18/5 Cinesi in Italia, commerci ....dubbi (Giuseppe Rossi)



Il cambio di mercato porterebbe la moneta cinese a una situazione più reale e la Cina sarebbe costretta a confrontarsi con il resto del mondo in modo adeguato.
L’Occidente è diviso e lascia che questa anomalia prosegua, ma la Cina ha un’economia drogata, in conseguenza le sue merci, se uscissero da un Paese con il cambio reale di mercato, costerebbero molto di più.

18/5 Cinesi donne e ragazzini usati nelle fabbriche (Luigi Rossi)



Così le merci cinesi costano pochissimo pure e spesso soprattutto per il cambio falsato, che è uno sprono innaturale dell’economia asiatica.

Inoltre esiste un altro problema che spesso non viene presentato con chiarezza per la questione Cina: il sistema cinese è ancora misto, parzialmente di mercato, ma pure vincolato per il cambio che è ancora fisso e posto a ribasso.

18/5 Cinesi negozi e bottegai (Michele Belotti)



Sono schiavi del 3° Millennio e a un certo tipo di “capitalisti” questo pare il massimo, questi servi senza speranza producono a costi sempre più bassi.
Il modello di sviluppo che ne esce è di una categoria di lavoratori trattati come schiavi, anzi maltrattati, pagati pochissimo e tutt’uno con le macchine per la produzione: 12, 14 ore al giorno, con ritmi assurdi e per 365 giorni lavorativi è spesso la condizione di vita di questi dipendenti “ideali”.

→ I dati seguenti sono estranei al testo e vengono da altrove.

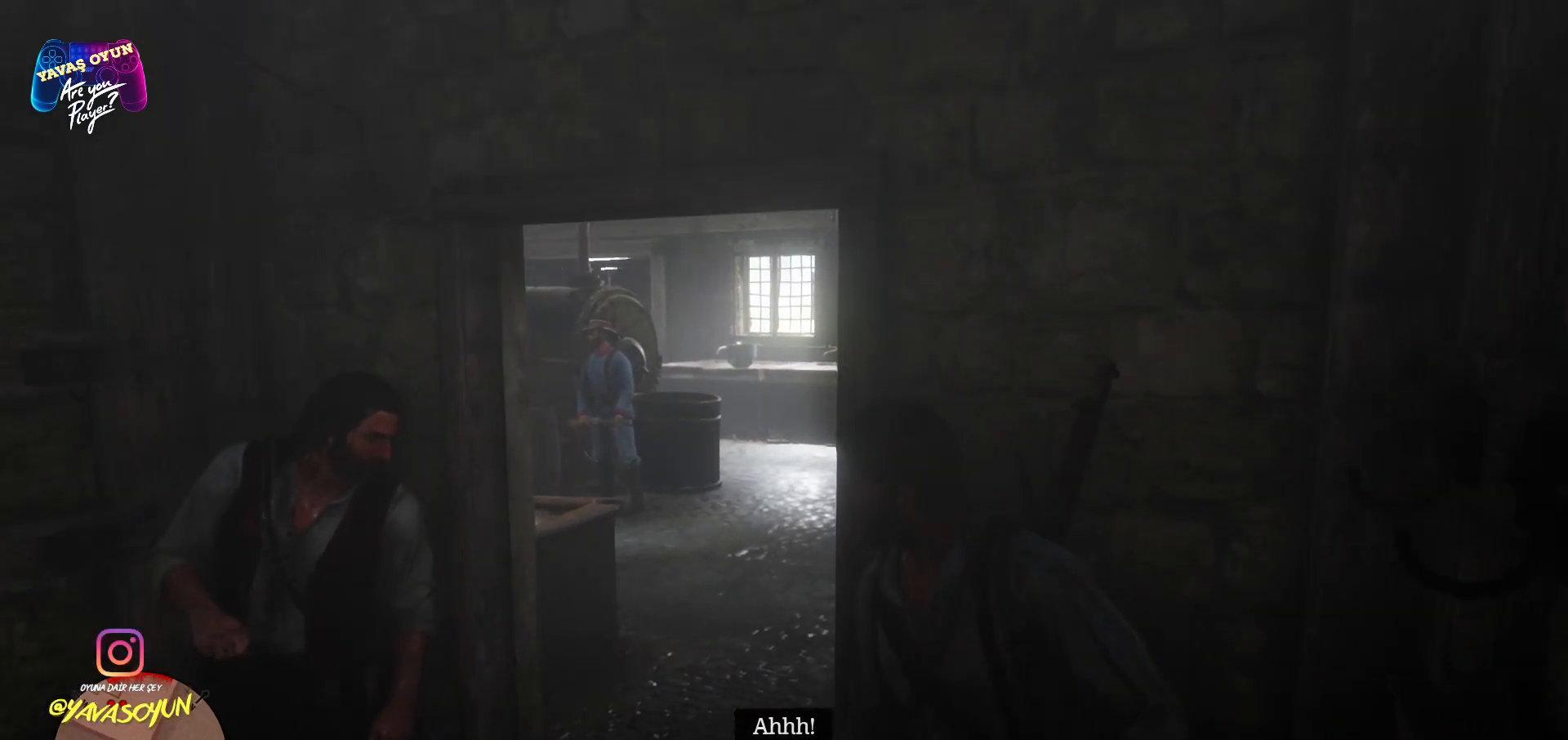
{"buttons": [], "left_stick": "center", "right_stick": "left", "events": [[300, "right_stick", "left"]]}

18/5 Cinesi ricchi e signori del futuro (Barbara Valota)



Il fatto grave è che la Cina, pseudo comunista oggi è utilizzata da un capitalismo becero e miope: è la patria degli investimenti ad alta resa, con un rischio sia pure elevato, ma con un guadagno enorme.
Ora in questo impero qualcosa non funziona: è stato presentato come modello vincente, ma non lo è.
Infatti potrebbero scoppiare rivolte, basterebbe che la crescita economica rallentasse per far nascere movimenti popolari violenti, che in Cina sono sempre esistiti.